A Phoenix man is headed to state prison for five years after a checked suitcase at Phoenix Sky Harbor International Airport turned out to be loaded with fentanyl, meth and heroin that prosecutors say were bound for a Detroit flight in April 2025. Investigators said the bag was packed with vacuum-sealed bricks and other packages designed to move a serious amount of drugs through the airport.
According to a statement reported by FOX 10 Phoenix, 39-year-old Jason Kai pleaded guilty to one count of conspiracy to commit sale or transportation of a dangerous drug and was sentenced Thursday to five years in state prison. The Maricopa County Attorney’s Office said the charge is a class two felony under Arizona law.

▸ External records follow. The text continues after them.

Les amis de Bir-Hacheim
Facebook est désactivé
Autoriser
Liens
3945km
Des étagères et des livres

The case lands at a time when state prosecutors have been putting extra focus on fentanyl and meth prosecutions as part of a broader push to cut into shipments of deadly synthetic opioids moving through Arizona. The Arizona Attorney General's Office has highlighted similar cases and sentences in recent years as part of that effort.

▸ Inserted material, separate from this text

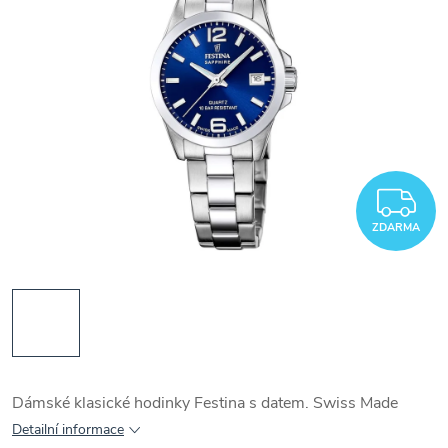
Z
ZDARMA
Dámské klasické hodinky Festina s datem. Swiss Made
Detailní informace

How the Sky Harbor Drug Run Fell Apart
Investigators say Kai checked a single suitcase for a Delta flight headed to Detroit in April 2025. TSA agents flagged the bag, and Phoenix police searched it, finding two vacuum-sealed bricks hidden inside a pool-raft box. Testing showed the powder in one of the bricks was fentanyl. A further search turned up about 15 pounds of methamphetamine and roughly one pound of heroin in the luggage. Kai was removed from the flight and arrested, according to court documents, which FOX 10 Phoenix reported.
Legal Note
Under Arizona law, a class two felony carries a multi-year prison range, and judges can adjust a sentence within that range based on aggravating or mitigating factors. The state’s sentencing statutes set out presumptive, mitigated and aggravated ranges for class two felonies that courts consult at sentencing, as detailed in the Arizona Revised Statutes.
The case underscores how airport screening and coordination between federal and local authorities can stop drug loads before they leave the state and move the people behind them into criminal court. With fentanyl fueling a wave of prosecutions across Arizona, prosecutors say the sentence is intended as a clear warning about the risks of trying to run narcotics through Sky Harbor.